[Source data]
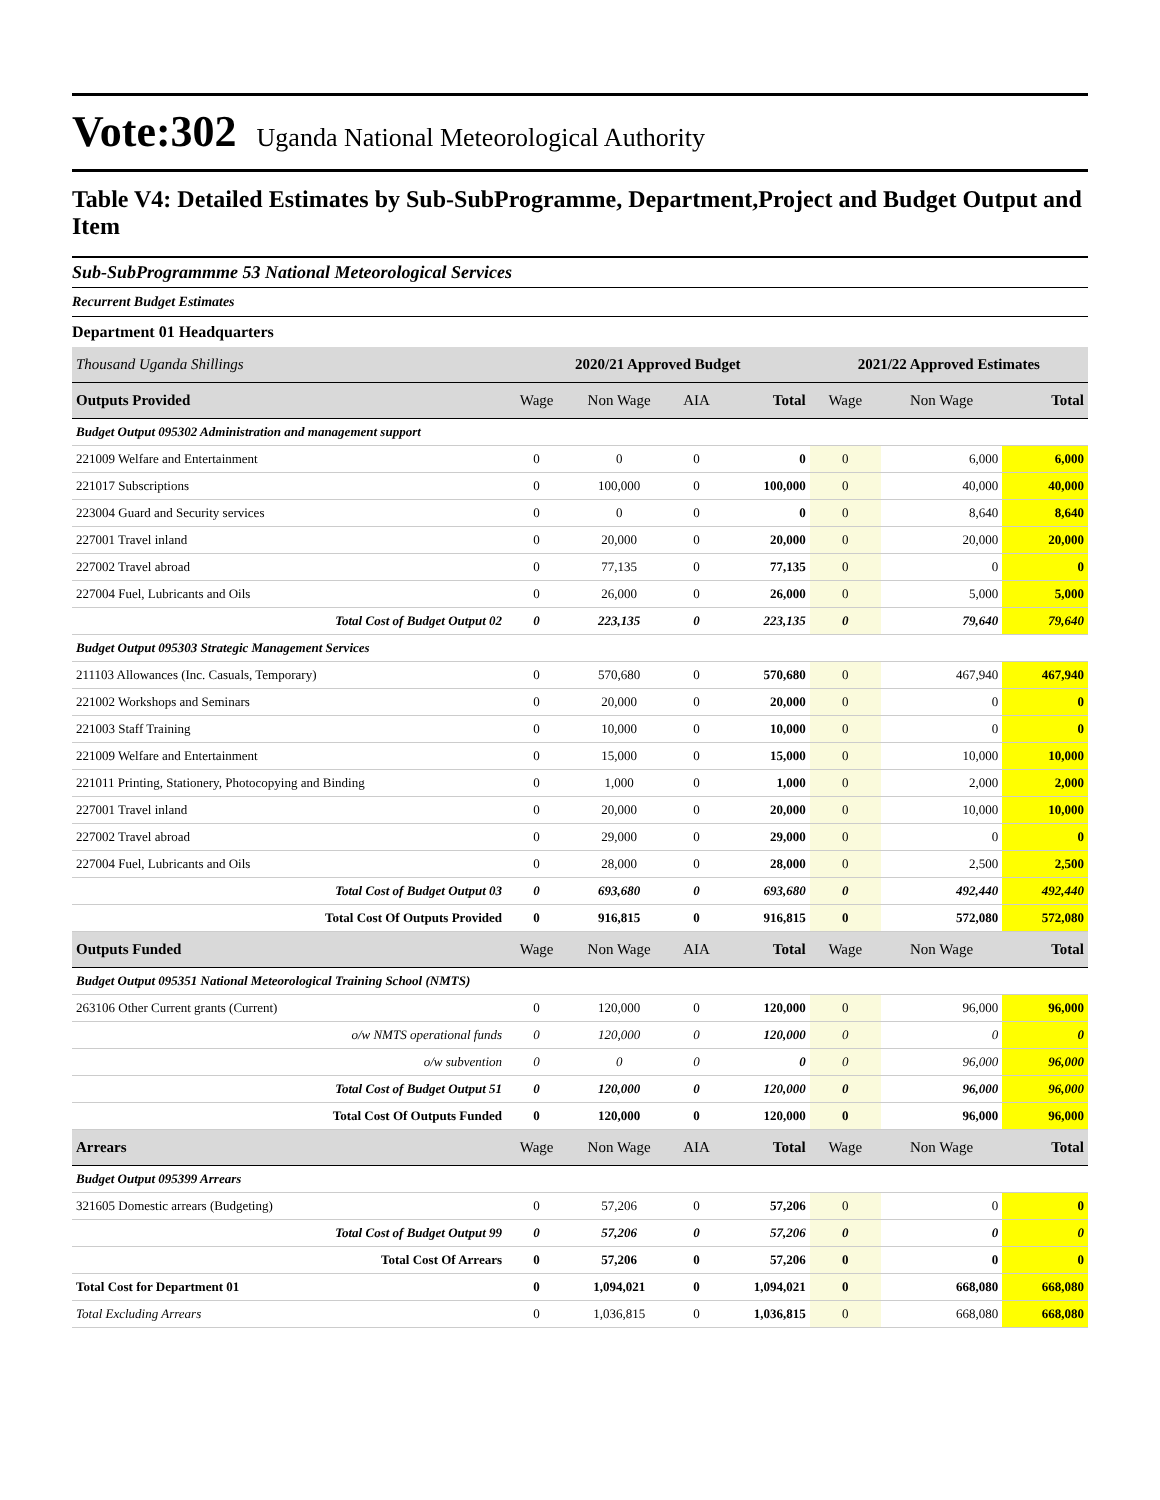Vote:302 Uganda National Meteorological Authority
Table V4: Detailed Estimates by Sub-SubProgramme, Department,Project and Budget Output and Item
Sub-SubProgrammme 53 National Meteorological Services
Recurrent Budget Estimates
Department 01 Headquarters
| Thousand Uganda Shillings | 2020/21 Approved Budget | | | | 2021/22 Approved Estimates | | |
| Outputs Provided | Wage | Non Wage | AIA | Total | Wage | Non Wage | Total |
| Budget Output 095302 Administration and management support | | | | | | | |
| 221009 Welfare and Entertainment | 0 | 0 | 0 | 0 | 0 | 6,000 | 6,000 |
| 221017 Subscriptions | 0 | 100,000 | 0 | 100,000 | 0 | 40,000 | 40,000 |
| 223004 Guard and Security services | 0 | 0 | 0 | 0 | 0 | 8,640 | 8,640 |
| 227001 Travel inland | 0 | 20,000 | 0 | 20,000 | 0 | 20,000 | 20,000 |
| 227002 Travel abroad | 0 | 77,135 | 0 | 77,135 | 0 | 0 | 0 |
| 227004 Fuel, Lubricants and Oils | 0 | 26,000 | 0 | 26,000 | 0 | 5,000 | 5,000 |
| Total Cost of Budget Output 02 | 0 | 223,135 | 0 | 223,135 | 0 | 79,640 | 79,640 |
| Budget Output 095303 Strategic Management Services | | | | | | | |
| 211103 Allowances (Inc. Casuals, Temporary) | 0 | 570,680 | 0 | 570,680 | 0 | 467,940 | 467,940 |
| 221002 Workshops and Seminars | 0 | 20,000 | 0 | 20,000 | 0 | 0 | 0 |
| 221003 Staff Training | 0 | 10,000 | 0 | 10,000 | 0 | 0 | 0 |
| 221009 Welfare and Entertainment | 0 | 15,000 | 0 | 15,000 | 0 | 10,000 | 10,000 |
| 221011 Printing, Stationery, Photocopying and Binding | 0 | 1,000 | 0 | 1,000 | 0 | 2,000 | 2,000 |
| 227001 Travel inland | 0 | 20,000 | 0 | 20,000 | 0 | 10,000 | 10,000 |
| 227002 Travel abroad | 0 | 29,000 | 0 | 29,000 | 0 | 0 | 0 |
| 227004 Fuel, Lubricants and Oils | 0 | 28,000 | 0 | 28,000 | 0 | 2,500 | 2,500 |
| Total Cost of Budget Output 03 | 0 | 693,680 | 0 | 693,680 | 0 | 492,440 | 492,440 |
| Total Cost Of Outputs Provided | 0 | 916,815 | 0 | 916,815 | 0 | 572,080 | 572,080 |
| Outputs Funded | Wage | Non Wage | AIA | Total | Wage | Non Wage | Total |
| Budget Output 095351 National Meteorological Training School (NMTS) | | | | | | | |
| 263106 Other Current grants (Current) | 0 | 120,000 | 0 | 120,000 | 0 | 96,000 | 96,000 |
| o/w NMTS operational funds | 0 | 120,000 | 0 | 120,000 | 0 | 0 | 0 |
| o/w subvention | 0 | 0 | 0 | 0 | 0 | 96,000 | 96,000 |
| Total Cost of Budget Output 51 | 0 | 120,000 | 0 | 120,000 | 0 | 96,000 | 96,000 |
| Total Cost Of Outputs Funded | 0 | 120,000 | 0 | 120,000 | 0 | 96,000 | 96,000 |
| Arrears | Wage | Non Wage | AIA | Total | Wage | Non Wage | Total |
| Budget Output 095399 Arrears | | | | | | | |
| 321605 Domestic arrears (Budgeting) | 0 | 57,206 | 0 | 57,206 | 0 | 0 | 0 |
| Total Cost of Budget Output 99 | 0 | 57,206 | 0 | 57,206 | 0 | 0 | 0 |
| Total Cost Of Arrears | 0 | 57,206 | 0 | 57,206 | 0 | 0 | 0 |
| Total Cost for Department 01 | 0 | 1,094,021 | 0 | 1,094,021 | 0 | 668,080 | 668,080 |
| Total Excluding Arrears | 0 | 1,036,815 | 0 | 1,036,815 | 0 | 668,080 | 668,080 |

__TASK TO CARRY OUT__
Will you return exactly the lines above from the one with "Estimates | | |" down to the one with "79,640 | 79,640 |", counting both as part of the range?

__EXERCISE RESPONSE__
| Thousand Uganda Shillings | 2020/21 Approved Budget | | | | 2021/22 Approved Estimates | | |
| Outputs Provided | Wage | Non Wage | AIA | Total | Wage | Non Wage | Total |
| Budget Output 095302 Administration and management support | | | | | | | |
| 221009 Welfare and Entertainment | 0 | 0 | 0 | 0 | 0 | 6,000 | 6,000 |
| 221017 Subscriptions | 0 | 100,000 | 0 | 100,000 | 0 | 40,000 | 40,000 |
| 223004 Guard and Security services | 0 | 0 | 0 | 0 | 0 | 8,640 | 8,640 |
| 227001 Travel inland | 0 | 20,000 | 0 | 20,000 | 0 | 20,000 | 20,000 |
| 227002 Travel abroad | 0 | 77,135 | 0 | 77,135 | 0 | 0 | 0 |
| 227004 Fuel, Lubricants and Oils | 0 | 26,000 | 0 | 26,000 | 0 | 5,000 | 5,000 |
| Total Cost of Budget Output 02 | 0 | 223,135 | 0 | 223,135 | 0 | 79,640 | 79,640 |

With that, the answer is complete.